→ **YOUR ASSIGNMENT**
Please copy out the text of all the items below word for word, leaving the pictures out of your answer.

→ **STORED DATA**
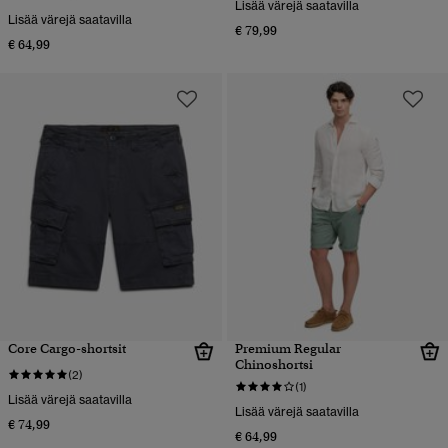
Lisää värejä saatavilla
Lisää värejä saatavilla
€ 79,99
€ 64,99
Core Cargo-shortsit
Premium Regular
Chinoshortsi
(2)
(1)
Lisää värejä saatavilla
Lisää värejä saatavilla
€ 74,99
€ 64,99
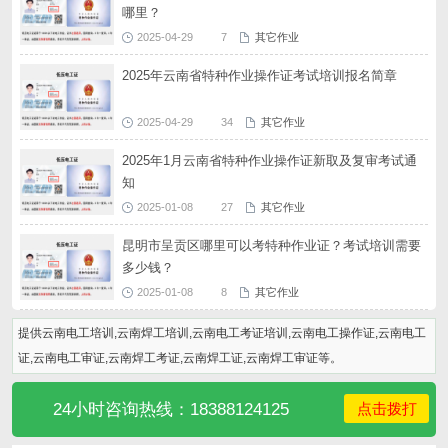
哪里？
2025-04-29
7
其它作业
2025年云南省特种作业操作证考试培训报名简章
2025-04-29
34
其它作业
2025年1月云南省特种作业操作证新取及复审考试通
知
2025-01-08
27
其它作业
昆明市呈贡区哪里可以考特种作业证？考试培训需要
多少钱？
2025-01-08
8
其它作业
提供云南电工培训,云南焊工培训,云南电工考证培训,云南电工操作证,云南电工
证,云南电工审证,云南焊工考证,云南焊工证,云南焊工审证等。
24小时咨询热线：18388124125
点击拨打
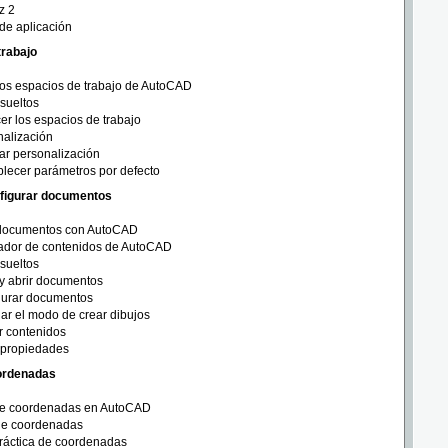
z 2
de aplicación
trabajo
os espacios de trabajo de AutoCAD
esueltos
r los espacios de trabajo
nalización
ar personalización
lecer parámetros por defecto
onfigurar documentos
 documentos con AutoCAD
rador de contenidos de AutoCAD
esueltos
y abrir documentos
gurar documentos
r el modo de crear dibujos
r contenidos
 propiedades
oordenadas
de coordenadas en AutoCAD
 de coordenadas
práctica de coordenadas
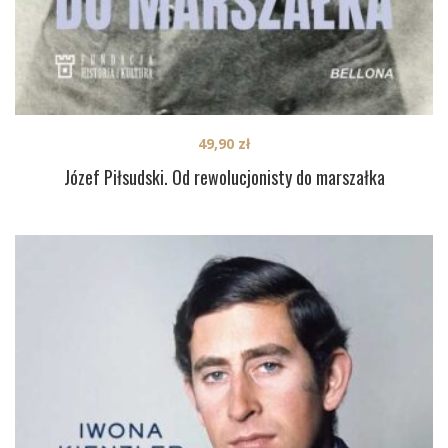
49,90
zł
Józef Piłsudski. Od rewolucjonisty do marszałka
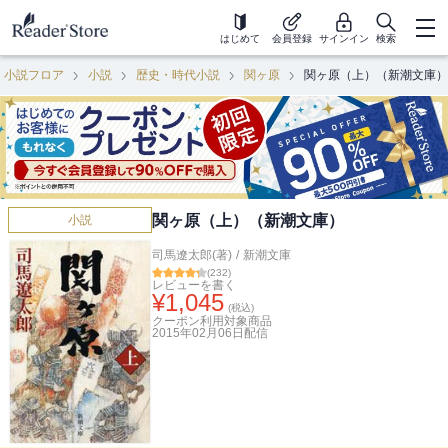
はじめて
会員登録
サインイン
検索
小説フロア
小説
歴史・時代小説
関ヶ原
関ヶ原（上）（新潮文庫）
関ヶ原（上）（新潮文庫）
小説
司馬遼太郎(著)
/
新潮文庫
(
232
)
レビューを書く
¥
1,045
(税込)
クーポン利用対象商品
2015年02月06日
配信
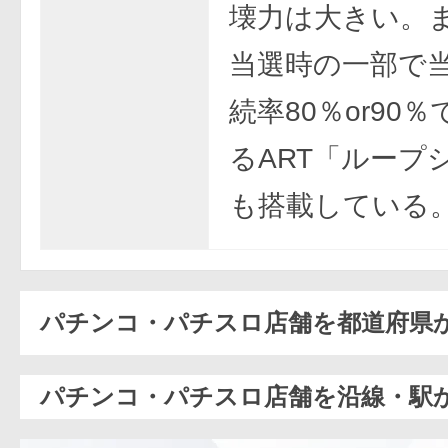
壊力は大きい。ま
当選時の一部で
続率80％or90
るART「ループ
も搭載している
パチンコ・パチスロ店舗を都道府県
パチンコ・パチスロ店舗を沿線・駅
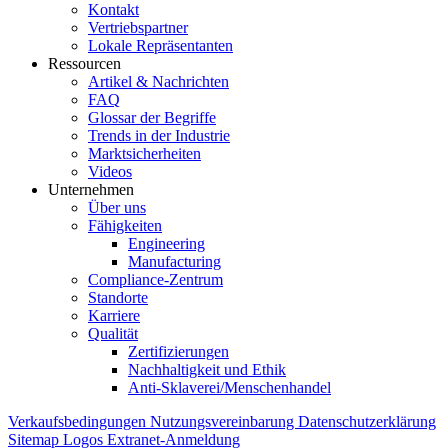
Kontakt
Vertriebspartner
Lokale Repräsentanten
Ressourcen
Artikel & Nachrichten
FAQ
Glossar der Begriffe
Trends in der Industrie
Marktsicherheiten
Videos
Unternehmen
Über uns
Fähigkeiten
Engineering
Manufacturing
Compliance-Zentrum
Standorte
Karriere
Qualität
Zertifizierungen
Nachhaltigkeit und Ethik
Anti-Sklaverei/Menschenhandel
Verkaufsbedingungen
Nutzungsvereinbarung
Datenschutzerklärung
Sitemap
Logos
Extranet-Anmeldung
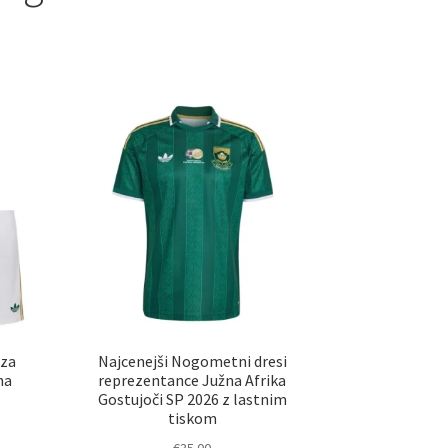
 za
Najcenejši Nogometni dresi
na
reprezentance Južna Afrika
Gostujoči SP 2026 z lastnim
tiskom
€
35.00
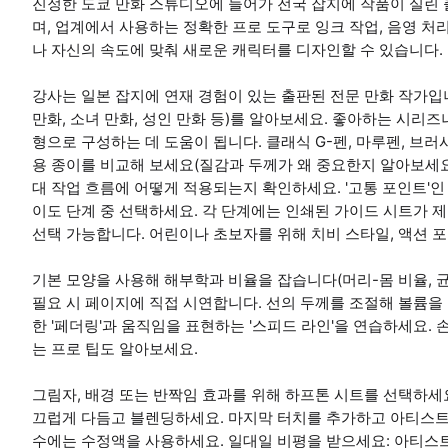
진정한 도쿄 만화 스튜디오에 들어가 전국 잡지에 작품이 실린 
며, 업계에서 사용하는 정확한 프로 도구로 잉크 작업, 음영 처
나 자신의 속도에 맞춰 새로운 캐릭터를 디자인할 수 있습니다.
강사는 일본 잡지에 연재 경험이 있는 출판된 전문 만화 작가
만화, 소녀 만화, 성인 만화 등)를 알아보세요. 좋아하는 시
형으로 구성하는 데 도움이 됩니다. 클래식 G-펜, 마루펜, 브
용 종이를 비교해 보세요(질감과 두께가 왜 중요한지 알아보세요)
대 작업 흐름에 어떻게 적용되는지 확인하세요. '고통 포인트'인 번
이도 단계 중 선택하세요. 각 단계에는 인쇄된 가이드 시트가 제
선택 가능합니다. 어린이나 초보자를 위해 치비 스타일, 액션 포
기본 모양을 사용해 해부학과 비율을 잡습니다(머리-몸 비율, 
필요 시 페이지에 직접 시연합니다. 선의 두께를 조절해 볼륨을 
한 '페더링'과 움직임을 표현하는 '스피드 라인'을 연습하세요.
는 프로 팁도 알아보세요.
그림자, 배경 또는 반짝임 효과를 위해 하프톤 시트를 선택하세
끄럽게 다듬고 블렌딩하세요. 마지막 터치를 추가하고 아티스트
수에는 수정액을 사용하세요. 일대일 비평을 받으세요: 아티스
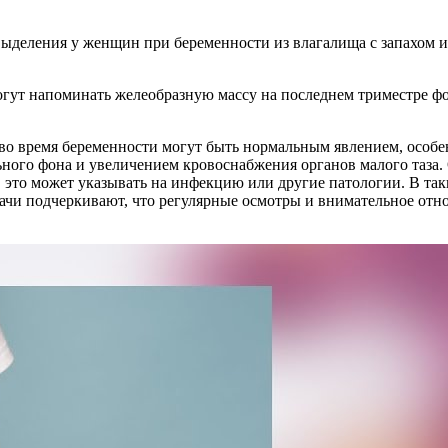
огут напоминать желеобразную массу на последнем триместре ф
во время беременности могут быть нормальным явлением, особен
ного фона и увеличением кровоснабжения органов малого таза.
 это может указывать на инфекцию или другие патологии. В так
ачи подчеркивают, что регулярные осмотры и внимательное отн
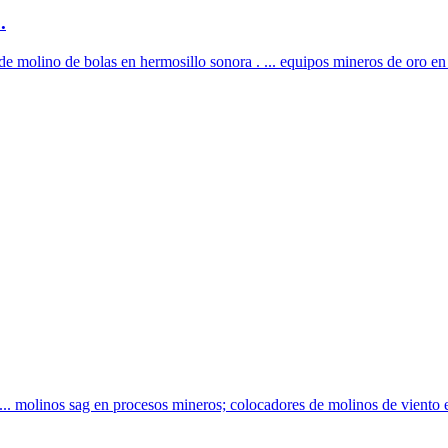
.
 molino de bolas en hermosillo sonora . ... equipos mineros de oro en
 ... molinos sag en procesos mineros; colocadores de molinos de viento e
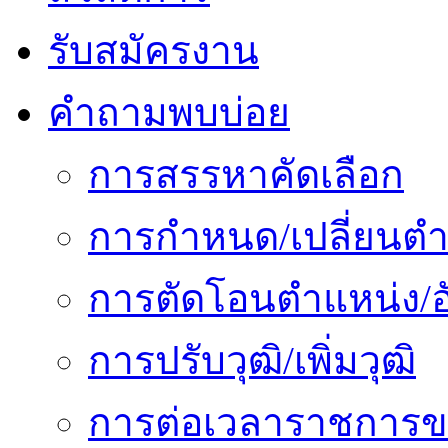
รับสมัครงาน
คำถามพบบ่อย
การสรรหาคัดเลือก
การกำหนด/เปลี่ยนตำ
การตัดโอนตำแหน่ง/อั
การปรับวุฒิ/เพิ่มวุฒิ
การต่อเวลาราชการข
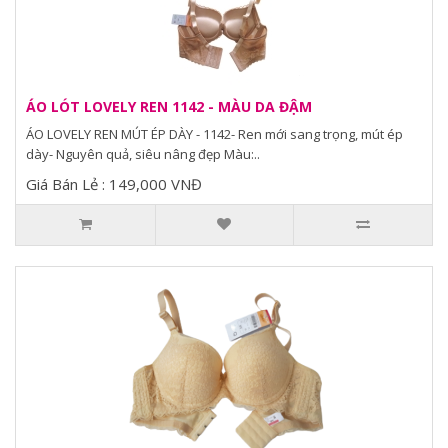
ÁO LÓT LOVELY REN 1142 - MÀU DA ĐẬM
ÁO LOVELY REN MÚT ÉP DÀY - 1142- Ren mới sang trọng, mút ép
dày- Nguyên quả, siêu nâng đẹp Màu:..
Giá Bán Lẻ : 149,000 VNĐ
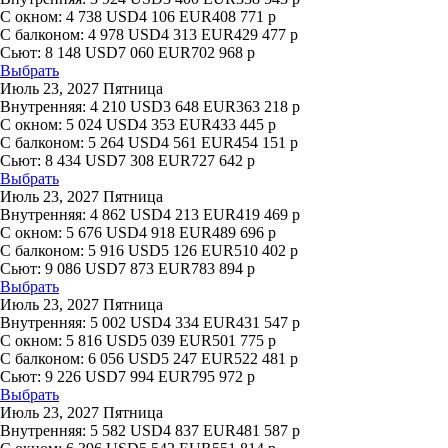
С окном:
4 738
USD
4 106
EUR
408 771
р
С балконом:
4 978
USD
4 313
EUR
429 477
р
Сьют:
8 148
USD
7 060
EUR
702 968
р
Выбрать
Июль 23, 2027 Пятница
Внутренняя:
4 210
USD
3 648
EUR
363 218
р
С окном:
5 024
USD
4 353
EUR
433 445
р
С балконом:
5 264
USD
4 561
EUR
454 151
р
Сьют:
8 434
USD
7 308
EUR
727 642
р
Выбрать
Июль 23, 2027 Пятница
Внутренняя:
4 862
USD
4 213
EUR
419 469
р
С окном:
5 676
USD
4 918
EUR
489 696
р
С балконом:
5 916
USD
5 126
EUR
510 402
р
Сьют:
9 086
USD
7 873
EUR
783 894
р
Выбрать
Июль 23, 2027 Пятница
Внутренняя:
5 002
USD
4 334
EUR
431 547
р
С окном:
5 816
USD
5 039
EUR
501 775
р
С балконом:
6 056
USD
5 247
EUR
522 481
р
Сьют:
9 226
USD
7 994
EUR
795 972
р
Выбрать
Июль 23, 2027 Пятница
Внутренняя:
5 582
USD
4 837
EUR
481 587
р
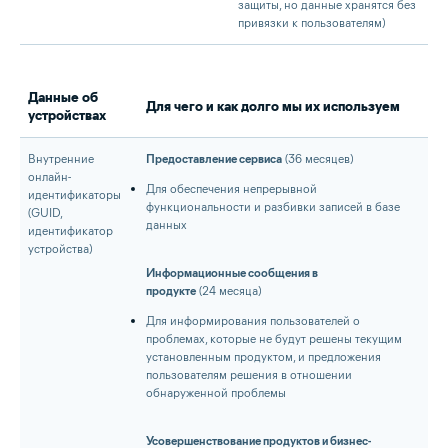
защиты, но данные хранятся без
привязки к пользователям)
Данные об
Для чего и как долго мы их используем
устройствах
Внутренние
Предоставление сервиса
(36 месяцев)
онлайн-
Для обеспечения непрерывной
идентификаторы
функциональности и разбивки записей в базе
(GUID,
данных
идентификатор
устройства)
Информационные сообщения в
продукте
(24 месяца)
Для информирования пользователей о
проблемах, которые не будут решены текущим
установленным продуктом, и предложения
пользователям решения в отношении
обнаруженной проблемы
Усовершенствование продуктов и бизнес-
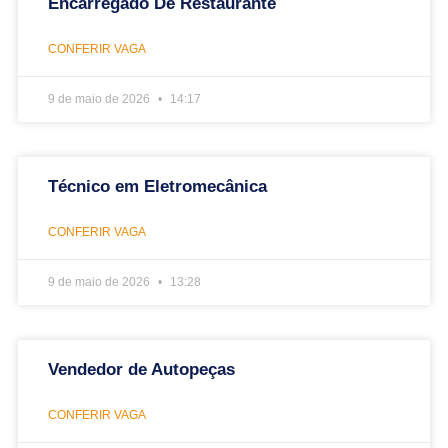
Encarregado De Restaurante
CONFERIR VAGA
9 de maio de 2026
14:17
Técnico em Eletromecânica
CONFERIR VAGA
9 de maio de 2026
13:28
Vendedor de Autopeças
CONFERIR VAGA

→ **OUTPUT BELOW**
Lisää värejä saatavilla
Lisää värejä saatavilla
€ 79,99
€ 64,99
Core Cargo-shortsit
Premium Regular
Chinoshortsi
(2)
(1)
Lisää värejä saatavilla
Lisää värejä saatavilla
€ 74,99
€ 64,99
哪里？
2025-04-29
7
其它作业
2025年云南省特种作业操作证考试培训报名简章
2025-04-29
34
其它作业
2025年1月云南省特种作业操作证新取及复审考试通
知
2025-01-08
27
其它作业
昆明市呈贡区哪里可以考特种作业证？考试培训需要
多少钱？
2025-01-08
8
其它作业
提供云南电工培训,云南焊工培训,云南电工考证培训,云南电工操作证,云南电工
证,云南电工审证,云南焊工考证,云南焊工证,云南焊工审证等。
24小时咨询热线：18388124125
点击拨打
z 2
de aplicación
trabajo
os espacios de trabajo de AutoCAD
esueltos
r los espacios de trabajo
nalización
ar personalización
lecer parámetros por defecto
onfigurar documentos
 documentos con AutoCAD
rador de contenidos de AutoCAD
esueltos
y abrir documentos
gurar documentos
r el modo de crear dibujos
r contenidos
 propiedades
oordenadas
de coordenadas en AutoCAD
 de coordenadas
práctica de coordenadas
49,90
zł
Józef Piłsudski. Od rewolucjonisty do marszałka
はじめて
会員登録
サインイン
検索
小説フロア
小説
歴史・時代小説
関ヶ原
関ヶ原（上）（新潮文庫）
関ヶ原（上）（新潮文庫）
小説
司馬遼太郎(著)
/
新潮文庫
(
232
)
レビューを書く
¥
1,045
(税込)
クーポン利用対象商品
2015年02月06日
配信
壊力は大きい。ま
当選時の一部で
続率80％or90
るART「ループ
も搭載している
パチンコ・パチスロ店舗を都道府県
パチンコ・パチスロ店舗を沿線・駅
Kontakt
Vertriebspartner
Lokale Repräsentanten
Ressourcen
Artikel & Nachrichten
FAQ
Glossar der Begriffe
Trends in der Industrie
Marktsicherheiten
Videos
Unternehmen
Über uns
Fähigkeiten
Engineering
Manufacturing
Compliance-Zentrum
Standorte
Karriere
Qualität
Zertifizierungen
Nachhaltigkeit und Ethik
Anti-Sklaverei/Menschenhandel
Verkaufsbedingungen
Nutzungsvereinbarung
Datenschutzerklärung
Sitemap
Logos
Extranet-Anmeldung
 za
Najcenejši Nogometni dresi
na
reprezentance Južna Afrika
Gostujoči SP 2026 z lastnim
tiskom
€
35.00
진정한 도쿄 만화 스튜디오에 들어가 전국 잡지에 작품이 실린 
며, 업계에서 사용하는 정확한 프로 도구로 잉크 작업, 음영 처
나 자신의 속도에 맞춰 새로운 캐릭터를 디자인할 수 있습니다.
강사는 일본 잡지에 연재 경험이 있는 출판된 전문 만화 작가
만화, 소녀 만화, 성인 만화 등)를 알아보세요. 좋아하는 시
형으로 구성하는 데 도움이 됩니다. 클래식 G-펜, 마루펜, 브
용 종이를 비교해 보세요(질감과 두께가 왜 중요한지 알아보세요)
대 작업 흐름에 어떻게 적용되는지 확인하세요. '고통 포인트'인 번
이도 단계 중 선택하세요. 각 단계에는 인쇄된 가이드 시트가 제
선택 가능합니다. 어린이나 초보자를 위해 치비 스타일, 액션 포
기본 모양을 사용해 해부학과 비율을 잡습니다(머리-몸 비율, 
필요 시 페이지에 직접 시연합니다. 선의 두께를 조절해 볼륨을 
한 '페더링'과 움직임을 표현하는 '스피드 라인'을 연습하세요.
는 프로 팁도 알아보세요.
그림자, 배경 또는 반짝임 효과를 위해 하프톤 시트를 선택하세
끄럽게 다듬고 블렌딩하세요. 마지막 터치를 추가하고 아티스트
수에는 수정액을 사용하세요. 일대일 비평을 받으세요: 아티스
огут напоминать желеобразную массу на последнем триместре ф
во время беременности могут быть нормальным явлением, особен
ного фона и увеличением кровоснабжения органов малого таза.
 это может указывать на инфекцию или другие патологии. В так
ачи подчеркивают, что регулярные осмотры и внимательное отн
.
 molino de bolas en hermosillo sonora . ... equipos mineros de oro en
 ... molinos sag en procesos mineros; colocadores de molinos de viento e
รับสมัครงาน
คำถามพบบ่อย
การสรรหาคัดเลือก
การกำหนด/เปลี่ยนตำ
การตัดโอนตำแหน่ง/อั
การปรับวุฒิ/เพิ่มวุฒิ
การต่อเวลาราชการข
ÁO LÓT LOVELY REN 1142 - MÀU DA ĐẬM
ÁO LOVELY REN MÚT ÉP DÀY - 1142- Ren mới sang trọng, mút ép
dày- Nguyên quả, siêu nâng đẹp Màu:..
Giá Bán Lẻ : 149,000 VNĐ
С окном:
4 738
USD
4 106
EUR
408 771
р
С балконом:
4 978
USD
4 313
EUR
429 477
р
Сьют:
8 148
USD
7 060
EUR
702 968
р
Выбрать
Июль 23, 2027 Пятница
Внутренняя:
4 210
USD
3 648
EUR
363 218
р
С окном:
5 024
USD
4 353
EUR
433 445
р
С балконом:
5 264
USD
4 561
EUR
454 151
р
Сьют:
8 434
USD
7 308
EUR
727 642
р
Выбрать
Июль 23, 2027 Пятница
Внутренняя:
4 862
USD
4 213
EUR
419 469
р
С окном:
5 676
USD
4 918
EUR
489 696
р
С балконом:
5 916
USD
5 126
EUR
510 402
р
Сьют:
9 086
USD
7 873
EUR
783 894
р
Выбрать
Июль 23, 2027 Пятница
Внутренняя:
5 002
USD
4 334
EUR
431 547
р
С окном:
5 816
USD
5 039
EUR
501 775
р
С балконом:
6 056
USD
5 247
EUR
522 481
р
Сьют:
9 226
USD
7 994
EUR
795 972
р
Выбрать
Июль 23, 2027 Пятница
Внутренняя:
5 582
USD
4 837
EUR
481 587
р
защиты, но данные хранятся без
привязки к пользователям)
Данные об
Для чего и как долго мы их используем
устройствах
Внутренние
Предоставление сервиса
(36 месяцев)
онлайн-
Для обеспечения непрерывной
идентификаторы
функциональности и разбивки записей в базе
(GUID,
данных
идентификатор
устройства)
Информационные сообщения в
продукте
(24 месяца)
Для информирования пользователей о
проблемах, которые не будут решены текущим
установленным продуктом, и предложения
пользователям решения в отношении
обнаруженной проблемы
Усовершенствование продуктов и бизнес-
Encarregado De Restaurante
CONFERIR VAGA
9 de maio de 2026
14:17
Técnico em Eletromecânica
CONFERIR VAGA
9 de maio de 2026
13:28
Vendedor de Autopeças
CONFERIR VAGA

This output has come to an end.